Management of calciphylaxis
Initial medical management strategies for a patient with secondary hyperparathyroidism and suspected calciphylaxis include the following: phosphate binding to reduce phosphate levels and calcium-phosphate product to less than 70 mg2/dL2; appropriate low-calcium dialysis; attentive wound care; adequate hydration, fluid and electrolyte balance; nutritional support; and systemic antimicrobial therapy if there is evidence of infection. If there is any question about the diagnosis, it is important to perform a surgical biopsy to rule out other causes of tissue necrosis. Calciphylaxis has a reported mortality rate between 50% and 87% without treatment.12 High mortality accompanies the development of wet gangrene, secondary infections, and resultant sepsis, particularly in patients with central or truncal distribution of necrosis and ulceration.
Significant improvement in survival has been reported when early diagnosis, parathyroidectomy, and aggressive wound care have been undertaken.8-12 Although surgical correction of hyperparathyroidism has not uniformly halted progression of the disease and prevented death, it is still recommended as the most effective treatment available. Because some patients will not benefit from parathyroidectomy, there is some debate regarding its efficacy.
Our patient was different from most calciphylaxis patients because her renal function was normal and the underlying disorder was primary hyperparathyroidism. In such patients, the role of surgery appears to be clearer. Although her disease was due to a single adenoma rather than four-gland hyperplasia, which is commonly associated with renal failure and secondary hyperparathyroidism, the surgical approach to correcting the underlying hyperparathyroidism remains the same.

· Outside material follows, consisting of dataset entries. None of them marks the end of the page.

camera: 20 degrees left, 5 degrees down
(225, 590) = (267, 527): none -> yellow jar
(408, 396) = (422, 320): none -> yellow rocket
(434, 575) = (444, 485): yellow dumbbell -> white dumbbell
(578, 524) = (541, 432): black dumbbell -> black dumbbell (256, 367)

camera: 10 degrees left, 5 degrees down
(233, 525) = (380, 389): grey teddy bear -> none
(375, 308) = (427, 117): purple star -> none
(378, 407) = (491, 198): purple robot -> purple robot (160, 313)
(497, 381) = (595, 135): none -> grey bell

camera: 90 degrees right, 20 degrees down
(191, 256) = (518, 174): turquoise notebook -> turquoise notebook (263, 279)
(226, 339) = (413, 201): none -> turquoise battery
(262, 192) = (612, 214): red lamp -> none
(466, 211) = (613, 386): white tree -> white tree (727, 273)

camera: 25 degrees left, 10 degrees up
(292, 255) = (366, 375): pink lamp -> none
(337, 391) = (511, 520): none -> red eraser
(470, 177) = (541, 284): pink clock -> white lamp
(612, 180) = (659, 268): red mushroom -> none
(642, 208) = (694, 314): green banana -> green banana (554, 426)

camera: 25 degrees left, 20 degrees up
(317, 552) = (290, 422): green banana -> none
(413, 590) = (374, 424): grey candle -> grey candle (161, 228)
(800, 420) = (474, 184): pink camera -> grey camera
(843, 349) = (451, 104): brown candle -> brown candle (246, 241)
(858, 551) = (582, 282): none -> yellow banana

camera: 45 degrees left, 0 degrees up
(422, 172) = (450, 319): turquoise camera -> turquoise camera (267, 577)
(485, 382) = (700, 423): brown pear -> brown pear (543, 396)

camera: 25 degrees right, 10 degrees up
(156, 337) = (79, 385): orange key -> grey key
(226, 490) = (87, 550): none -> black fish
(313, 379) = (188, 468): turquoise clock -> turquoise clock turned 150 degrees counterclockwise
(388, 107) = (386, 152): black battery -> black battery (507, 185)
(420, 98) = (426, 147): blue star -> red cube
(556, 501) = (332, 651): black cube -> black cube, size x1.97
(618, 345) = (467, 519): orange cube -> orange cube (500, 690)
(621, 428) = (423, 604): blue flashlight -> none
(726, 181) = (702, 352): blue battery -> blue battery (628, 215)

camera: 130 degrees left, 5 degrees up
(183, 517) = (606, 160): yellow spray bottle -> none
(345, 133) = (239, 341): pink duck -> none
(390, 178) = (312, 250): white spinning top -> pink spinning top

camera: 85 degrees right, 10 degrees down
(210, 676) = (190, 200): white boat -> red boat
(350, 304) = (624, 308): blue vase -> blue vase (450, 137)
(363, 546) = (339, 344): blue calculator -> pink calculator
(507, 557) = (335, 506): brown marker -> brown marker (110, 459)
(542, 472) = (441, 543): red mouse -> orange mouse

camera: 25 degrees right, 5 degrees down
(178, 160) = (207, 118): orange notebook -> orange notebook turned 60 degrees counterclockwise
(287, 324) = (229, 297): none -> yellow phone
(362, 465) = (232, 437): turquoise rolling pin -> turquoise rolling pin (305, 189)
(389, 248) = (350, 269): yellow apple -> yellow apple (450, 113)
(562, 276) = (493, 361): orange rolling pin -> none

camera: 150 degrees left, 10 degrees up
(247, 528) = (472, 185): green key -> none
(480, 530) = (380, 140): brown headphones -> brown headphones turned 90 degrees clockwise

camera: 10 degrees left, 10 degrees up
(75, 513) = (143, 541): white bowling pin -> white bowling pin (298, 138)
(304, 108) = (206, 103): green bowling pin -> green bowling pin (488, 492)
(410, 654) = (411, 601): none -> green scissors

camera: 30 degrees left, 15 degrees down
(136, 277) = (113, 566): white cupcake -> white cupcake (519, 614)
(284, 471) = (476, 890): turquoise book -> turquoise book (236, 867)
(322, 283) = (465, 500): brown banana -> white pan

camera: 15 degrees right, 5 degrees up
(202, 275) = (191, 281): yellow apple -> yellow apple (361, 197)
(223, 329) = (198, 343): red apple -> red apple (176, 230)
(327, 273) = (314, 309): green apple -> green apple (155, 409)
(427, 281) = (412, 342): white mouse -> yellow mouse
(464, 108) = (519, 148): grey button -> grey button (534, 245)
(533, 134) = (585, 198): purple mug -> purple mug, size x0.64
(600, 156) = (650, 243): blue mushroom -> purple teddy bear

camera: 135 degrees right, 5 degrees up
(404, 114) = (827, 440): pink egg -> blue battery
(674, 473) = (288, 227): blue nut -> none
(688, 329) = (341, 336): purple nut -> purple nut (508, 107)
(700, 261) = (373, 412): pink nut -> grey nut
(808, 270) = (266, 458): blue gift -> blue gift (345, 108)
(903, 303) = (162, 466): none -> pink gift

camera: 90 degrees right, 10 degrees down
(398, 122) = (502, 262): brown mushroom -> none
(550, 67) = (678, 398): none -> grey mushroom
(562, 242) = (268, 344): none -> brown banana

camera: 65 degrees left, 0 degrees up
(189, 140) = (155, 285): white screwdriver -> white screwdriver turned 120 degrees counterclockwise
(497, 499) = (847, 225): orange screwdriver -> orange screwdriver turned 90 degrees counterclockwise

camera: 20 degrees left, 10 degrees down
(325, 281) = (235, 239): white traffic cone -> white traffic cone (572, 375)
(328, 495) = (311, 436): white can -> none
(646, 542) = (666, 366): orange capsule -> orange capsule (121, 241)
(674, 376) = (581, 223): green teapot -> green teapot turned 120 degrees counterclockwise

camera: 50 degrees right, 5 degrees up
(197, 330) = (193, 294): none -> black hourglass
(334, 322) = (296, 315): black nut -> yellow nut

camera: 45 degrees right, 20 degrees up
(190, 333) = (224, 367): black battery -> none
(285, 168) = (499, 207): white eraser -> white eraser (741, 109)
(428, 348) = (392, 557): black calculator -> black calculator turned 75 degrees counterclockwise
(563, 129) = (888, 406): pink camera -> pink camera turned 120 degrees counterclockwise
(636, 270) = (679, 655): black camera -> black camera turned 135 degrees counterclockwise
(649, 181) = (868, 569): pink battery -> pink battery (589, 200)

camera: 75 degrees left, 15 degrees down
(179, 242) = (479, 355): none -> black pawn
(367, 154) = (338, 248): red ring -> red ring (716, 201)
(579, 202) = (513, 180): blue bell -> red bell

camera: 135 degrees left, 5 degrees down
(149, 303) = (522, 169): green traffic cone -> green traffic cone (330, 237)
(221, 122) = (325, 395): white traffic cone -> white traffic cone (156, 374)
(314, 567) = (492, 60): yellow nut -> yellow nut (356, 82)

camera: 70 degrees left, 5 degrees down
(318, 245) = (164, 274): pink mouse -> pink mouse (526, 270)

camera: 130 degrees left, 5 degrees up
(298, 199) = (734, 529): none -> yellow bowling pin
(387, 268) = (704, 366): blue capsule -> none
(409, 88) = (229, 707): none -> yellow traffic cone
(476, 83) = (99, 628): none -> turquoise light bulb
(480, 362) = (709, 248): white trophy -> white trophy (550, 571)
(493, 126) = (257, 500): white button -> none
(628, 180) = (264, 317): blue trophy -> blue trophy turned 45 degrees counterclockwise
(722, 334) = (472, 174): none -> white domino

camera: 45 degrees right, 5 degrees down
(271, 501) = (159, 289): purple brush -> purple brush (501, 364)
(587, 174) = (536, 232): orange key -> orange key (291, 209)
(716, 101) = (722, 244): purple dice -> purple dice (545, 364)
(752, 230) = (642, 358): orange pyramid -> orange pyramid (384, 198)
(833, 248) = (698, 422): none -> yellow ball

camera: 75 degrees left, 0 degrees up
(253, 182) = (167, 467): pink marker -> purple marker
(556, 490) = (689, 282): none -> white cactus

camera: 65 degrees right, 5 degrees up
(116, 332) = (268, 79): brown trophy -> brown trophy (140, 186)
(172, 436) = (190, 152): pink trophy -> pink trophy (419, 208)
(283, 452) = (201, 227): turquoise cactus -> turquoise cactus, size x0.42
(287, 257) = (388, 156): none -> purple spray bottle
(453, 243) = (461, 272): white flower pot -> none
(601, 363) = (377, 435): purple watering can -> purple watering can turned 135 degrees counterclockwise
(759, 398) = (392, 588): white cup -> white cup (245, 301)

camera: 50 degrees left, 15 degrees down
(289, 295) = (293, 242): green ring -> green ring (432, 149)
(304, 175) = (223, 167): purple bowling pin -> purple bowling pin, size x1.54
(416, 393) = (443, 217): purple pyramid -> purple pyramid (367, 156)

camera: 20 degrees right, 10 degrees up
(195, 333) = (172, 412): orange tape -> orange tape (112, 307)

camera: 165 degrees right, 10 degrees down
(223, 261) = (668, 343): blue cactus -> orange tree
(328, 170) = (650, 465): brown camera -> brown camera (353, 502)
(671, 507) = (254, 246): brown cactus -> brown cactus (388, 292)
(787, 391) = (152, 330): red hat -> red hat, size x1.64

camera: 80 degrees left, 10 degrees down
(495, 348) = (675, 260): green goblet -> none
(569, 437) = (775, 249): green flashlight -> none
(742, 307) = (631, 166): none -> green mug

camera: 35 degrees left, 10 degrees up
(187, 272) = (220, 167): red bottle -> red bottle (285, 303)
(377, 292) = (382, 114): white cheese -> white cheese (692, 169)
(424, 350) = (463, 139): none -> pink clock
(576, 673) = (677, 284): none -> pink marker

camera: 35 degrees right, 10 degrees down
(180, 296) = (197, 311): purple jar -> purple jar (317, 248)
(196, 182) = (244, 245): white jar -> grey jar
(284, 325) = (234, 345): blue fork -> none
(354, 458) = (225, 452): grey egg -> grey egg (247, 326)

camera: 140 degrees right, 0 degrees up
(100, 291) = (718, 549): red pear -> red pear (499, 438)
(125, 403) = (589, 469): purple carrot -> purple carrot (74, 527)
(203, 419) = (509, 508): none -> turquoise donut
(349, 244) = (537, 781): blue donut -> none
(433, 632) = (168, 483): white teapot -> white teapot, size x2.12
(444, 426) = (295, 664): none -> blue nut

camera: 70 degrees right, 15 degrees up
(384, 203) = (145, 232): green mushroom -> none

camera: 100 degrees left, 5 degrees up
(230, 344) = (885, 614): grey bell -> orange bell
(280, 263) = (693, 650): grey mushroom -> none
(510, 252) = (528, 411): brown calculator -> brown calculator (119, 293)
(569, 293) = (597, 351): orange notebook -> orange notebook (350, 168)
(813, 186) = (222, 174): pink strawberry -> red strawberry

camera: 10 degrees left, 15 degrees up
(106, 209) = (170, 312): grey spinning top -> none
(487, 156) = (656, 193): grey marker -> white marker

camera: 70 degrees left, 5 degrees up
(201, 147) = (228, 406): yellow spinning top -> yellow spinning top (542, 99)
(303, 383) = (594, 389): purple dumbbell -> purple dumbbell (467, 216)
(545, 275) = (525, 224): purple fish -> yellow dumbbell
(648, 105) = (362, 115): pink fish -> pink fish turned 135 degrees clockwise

Calciphylaxis is a progressive, life-threatening condition with a high mortality rate. Although usually seen in conjunction with chronic renal failure and secondary hyperparathyroidism, it can occur in conjunction with primary hyperparathyroidism or other disease processes and treatments. The differential diagnosis for soft tissue abnormalities may be extensive, but when primary hyperparathyroidism is present, early recognition and prompt surgical treatment may play an important role in curtailing the progression of calciphylaxis, aid in healing its characteristic necrotic ulcerations, and prevent death.